**Problem to solve:** Read through the listing, and wherever a line holds the word "with", return it.

**Source material:**
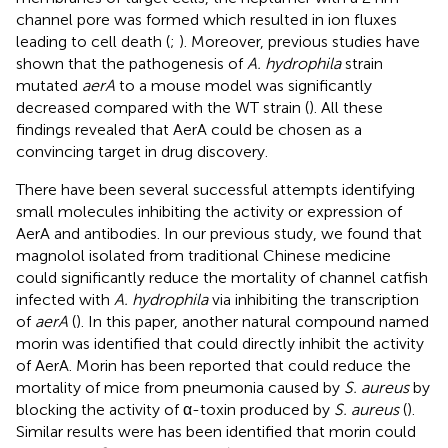
channel pore was formed which resulted in ion fluxes
leading to cell death (
;
). Moreover, previous studies have
shown that the pathogenesis of
A. hydrophila
strain
mutated
aerA
to a mouse model was significantly
decreased compared with the WT strain (
). All these
findings revealed that AerA could be chosen as a
convincing target in drug discovery.
There have been several successful attempts identifying
small molecules inhibiting the activity or expression of
AerA and antibodies. In our previous study, we found that
magnolol isolated from traditional Chinese medicine
could significantly reduce the mortality of channel catfish
infected with
A. hydrophila
via inhibiting the transcription
of
aerA
(
). In this paper, another natural compound named
morin was identified that could directly inhibit the activity
of AerA. Morin has been reported that could reduce the
mortality of mice from pneumonia caused by
S. aureus
by
blocking the activity of α-toxin produced by
S. aureus
(
).
Similar results were has been identified that morin could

**Exercise output:**
decreased compared with the WT strain (
infected with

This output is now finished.